Basmakalıp Görüşler ya da Yerleşik Düşünceler Sözlüğü, Gustave Flaubert’in klişe görüşleri, yerleşik anlamları; ironi ve kara mizahla eleştirdiği bir tür yeni sözlük kitabı.
Genel olarak bir sözlükte her sözcük, kabul gören anlamsal eşdeğeriyle karşılanır ve açıklanır; oysa Flaubert’in sözlüğünde beklenen, benimsenmiş tanımlar değil, bunların yerine geçen ve gerçek tanım süsü verilmiş karşılıklar, yargılar, halk arasında yaygın yanlış kanılar, saçmalıklar vardır.

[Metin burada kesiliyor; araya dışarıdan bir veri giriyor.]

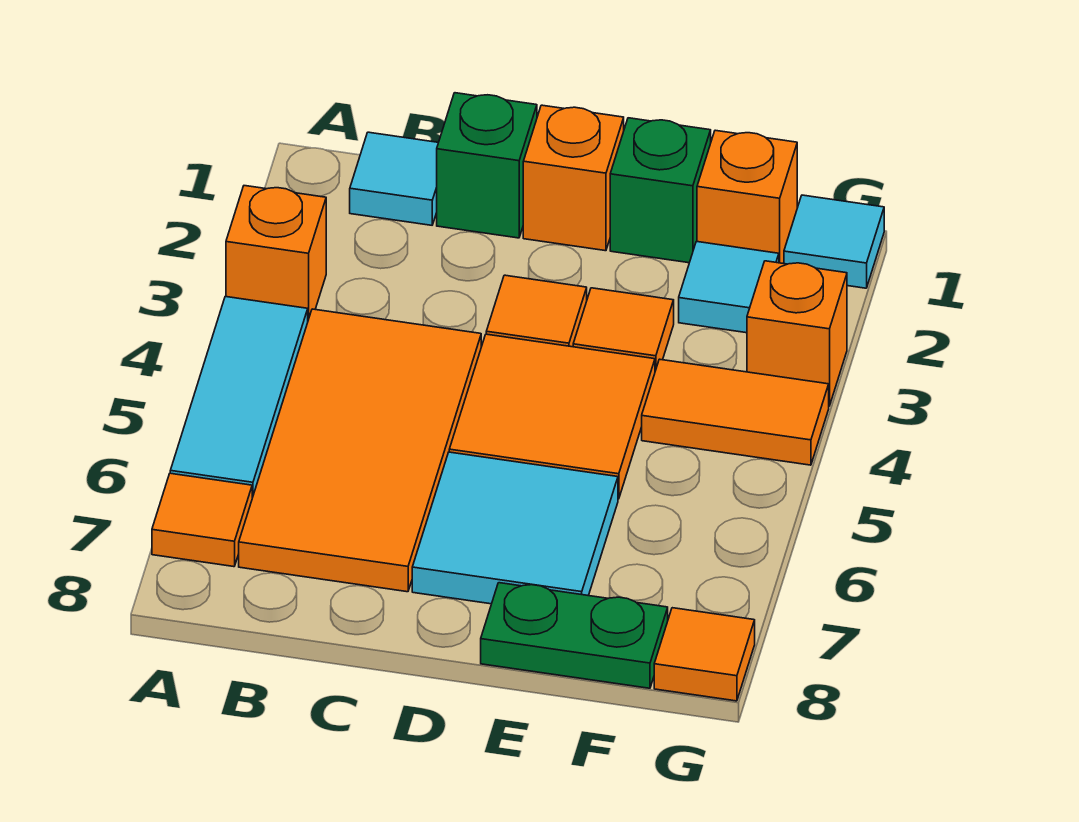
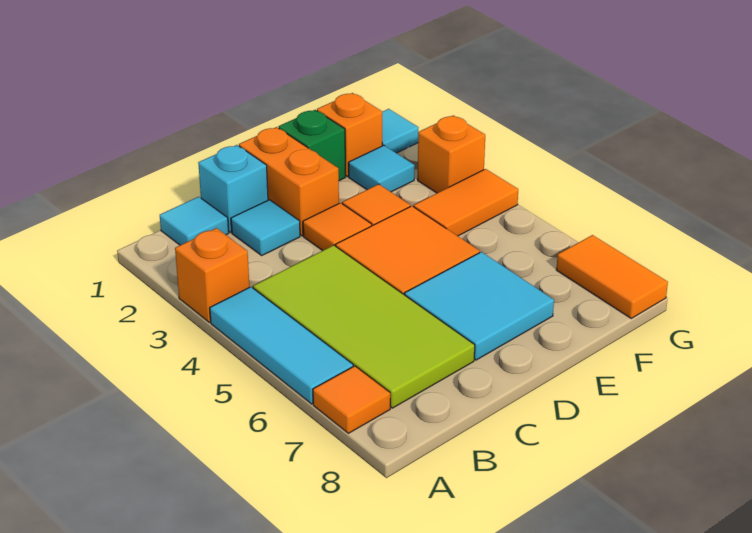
orange tile B4:C7 level 1 -> lime tile B4:C7 level 1
green brick C1 level 1 -> cyan brick C1 level 1
none -> cyan tile C2 level 1
orange brick D1 level 1 -> orange brick D1:D2 level 1
green plate E8:F8 level 1 -> none
orange tile G8 level 1 -> orange tile G7:G8 level 1

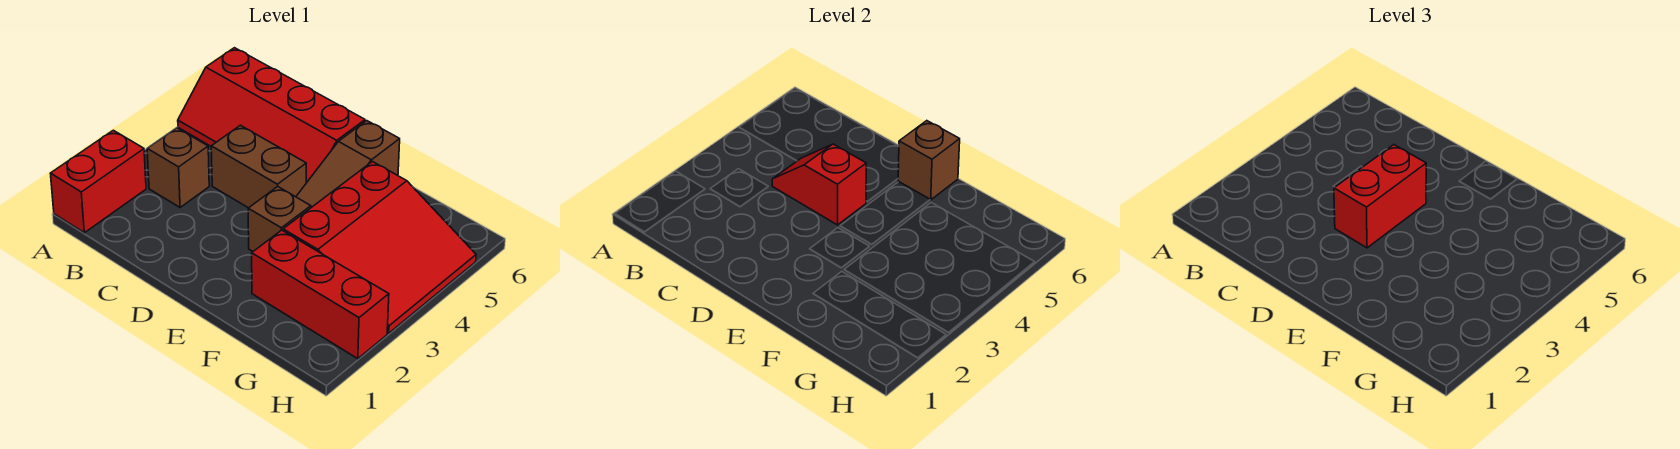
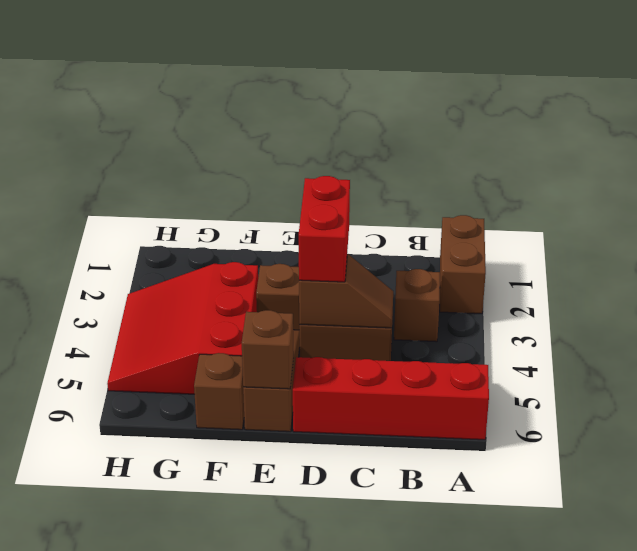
red brick A1:A2 level 1 -> brown brick A1:A2 level 1
red slope C4:D4 level 2 top D -> brown slope C4:D4 level 2 top D
red brick F2:H2 level 1 -> none
none -> brown brick F6 level 1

Yerleşik Düşünceler Sözlüğü, Sema Rifat - Elif Gökteke çevirisiyle İş Bankası Yayınları tarafından basıldı. Aşağıda sözlükten seçtiğim bazı maddeler var. Belki bizlere esin verir, yeni sözcükler, yeni anlamlar bulabiliriz. Unutmayalım ki, sözcüklerin, anlamların değişmesi düşüncenin ve dilin değişmesidir. Düşünce ve dilin değişmesi ise yaşamımızın ve dünyamızın değişmesidir.
ACI. Her zaman iyi bir sonucu vardır. Gerçek acı dışa vurulmayan acıdır hep.

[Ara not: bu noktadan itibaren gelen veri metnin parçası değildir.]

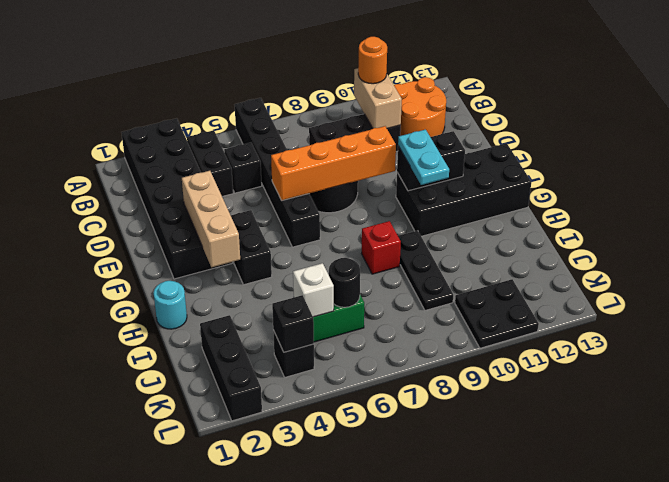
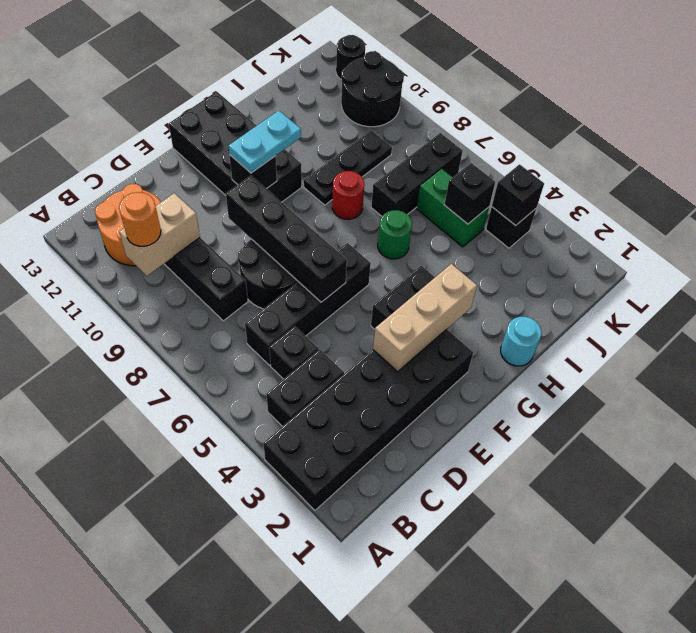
black brick A6:F6 level 1 -> black brick C6:F6 level 1
orange brick E6:E9 level 2 -> black brick E6:E9 level 2
black brick F10:F11 level 2 -> black brick F10 level 2
none -> green round brick H6 level 1
red brick H8 level 1 -> red round brick H8 level 1
black brick J2:L2 level 1 -> black brick I7:K7 level 1
white brick J5 level 2 -> black brick J5 level 2
black round brick J6 level 2 -> black round brick L12 level 1
black plate K10:L11 level 1 -> black round brick K10:L11 level 1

AHLAKSIZLIK. Bu sözcük gerektiği gibi söylendiğinde kullananın saygınlığını arttırır.
AHMAKLAR. Bizim gibi düşünmeyenler.
ANKA. Yangın sigortası şirketi için güzel bir ad.
AY. Hüzün verir. Kimbilir belki üzerinde yaşayanlar da vardır.

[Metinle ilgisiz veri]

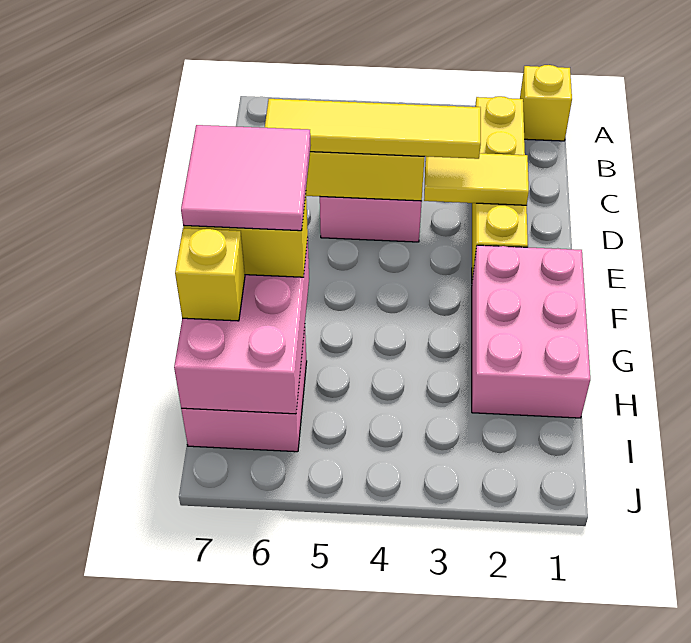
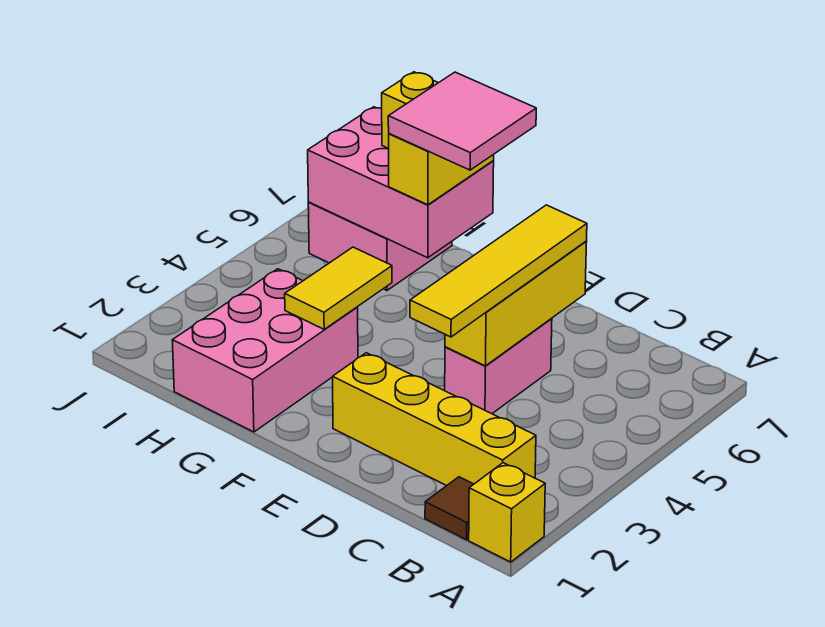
none -> brown tile B1 level 1
yellow tile D2:D3 level 2 -> yellow tile G3:G4 level 2
pink brick F1:H2 level 1 -> pink brick G1:H3 level 1

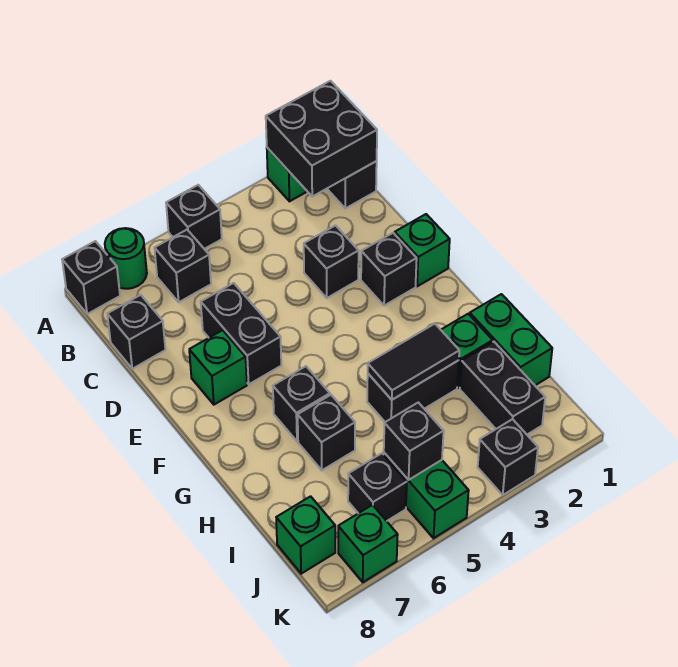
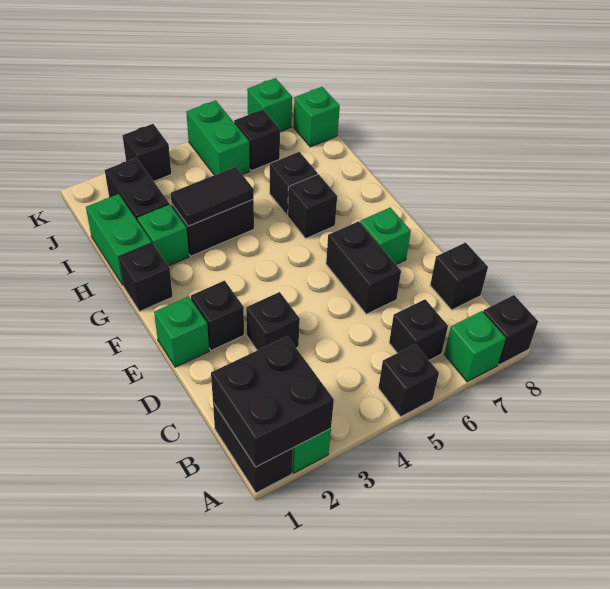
green round brick A7 level 1 -> green brick A7 level 1
black brick J5 level 2 -> black brick G1 level 1

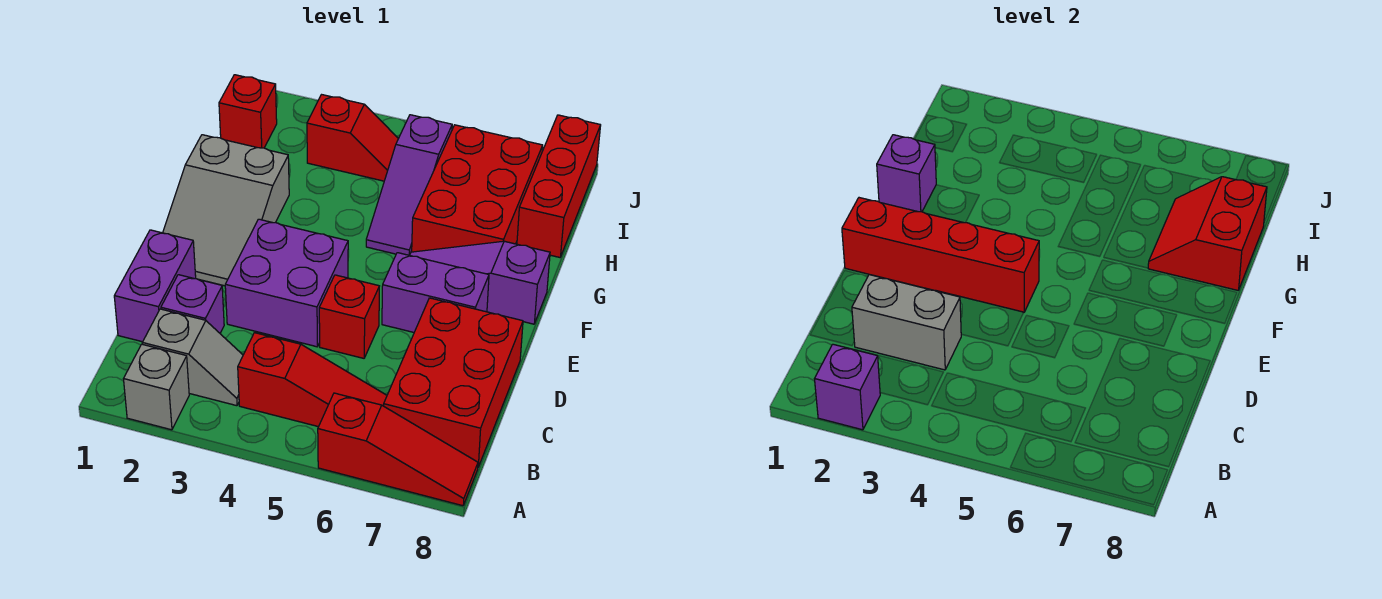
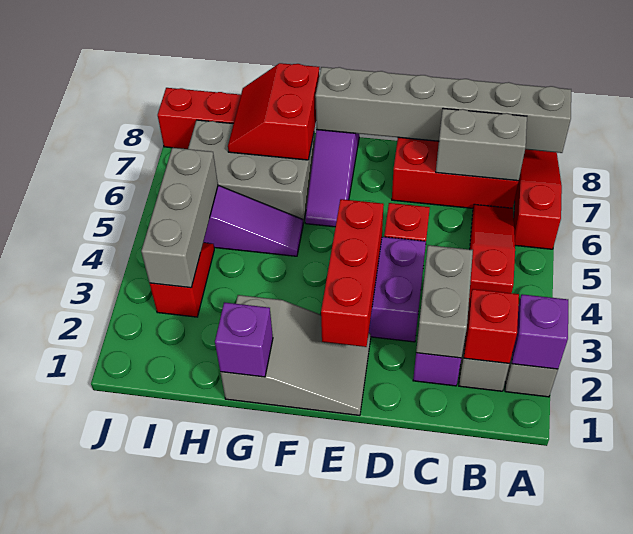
none -> grey brick A8:F8 level 2
none -> grey brick B7:C7 level 2
purple brick C1:D1 level 1 -> none
red brick E1:E4 level 2 -> red brick E2:E4 level 2
purple brick E6:E7 level 1 -> none
red brick G6:I7 level 1 -> grey brick G6:I7 level 1
red slope G7:H8 level 2 top 8 -> red slope G7:H8 level 2 top G
red brick I1 level 1 -> red brick B2 level 2
none -> grey brick I3:I5 level 2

BAKAN. İnsanın şan ve şöhretinin doruk noktası.
BENCİLLİK. İnsan başkalarının bencilliğinden yakınmalı, kendi bencilliğinin farkına bile varmamalı.
BORSA. Kamuoyunun termometresi.
BÜTÇE. Hiçbir zaman dengede değildir.
DENİZ. Dibi yoktur. Sonsuzluk imgesidir. Büyük düşünceler uyandırır.
DOĞUŞTAN FİKİRLER. Dalga geçmeli bunlarla.
DÜŞÜNMEK. Güçtür, bizi düşünmeye zorlayan şeyler genellikle yüzüstü bırakılmıştır.
DÜZEN. Ne cinayetler işleniyor senin uğruna!
FATURA. Her zaman çok kabarıktır.
FİLLER. Bellekleriyle ünlüdürler ve güneşe bayılırlar.
FOSİLLER. Tufanın kanıtı. Bir Fransız Akademisi üyesinden söz ederken yapılan ince bir şaka.
GÖL. Gölde gezinirken erkeğin yanında bir kadın olmalı.
GÜNEY FRANSA İNSANLARI. Tümü de şairdir.
HUKUK. Ne olduğu bilinmez.
İNTİHAR. Korkaklığın kanıtı.
İŞÇİ. İsyan çıkarmadığı zamanlarda hep namusludur.
İYİMSER. Ahmağın eşanlamlısı.
İTALYA. Düğünden hemen sonra görülmeli.
İYİ YAZILMIŞ. Kapıcıların, kendilerini eğlendiren tefrika romanlarını belirtmek için kullandıkları deyiş.
KAMU OYLAMASI YA DA GENEL OYLAMA. Siyaset biliminin doruk noktası.
KLASİKLER. Bildiğimiz kabul edilir.
KORKU. İnsana kanat taktırır.
LÜKS YA DA ŞATAFAT. Devletlerin mahvına yol açar.
MASKE. İnsanı zeki gösterir.
METAFİZİK. Gülüp geçmeli, metafizik; üstün zeka havası verir.
MÜZİK. İnsan yığınla şey düşündürür. Gelenek ve görenekleri yumuşatır.
ÖZGÜRLÜK. Ey özgürlük! Senin adına ne cinayetler işleniyor!
PUROLAR. İyileri kaçak gelir.
SERVET. Büyük bir servetten söz edildiğinde, “evet ama, doğru mu acaba?” demeli mutlaka.
TANRI. Voltaire’in kendisi bile "Tanrı olmasaydı onu icat etmek gerekirdi. Demiştir.
UFUKLAR. Doğadaki ufukları güzel, siyasetteki ufuklarıysa karanlık bulmalı.
UYGULAMA. Kuramdan üstündür.
ÜNİVERSİTE. Vatan.
VEZİR. İp görünce titrer.
YANGIN. Her şeyi temizler.
YAZI. Güzel bir yazı insanı her şeye ulaştırır.
ZENGİNLİK. Her şeyin ve hatta saygınlığın yerine geçer.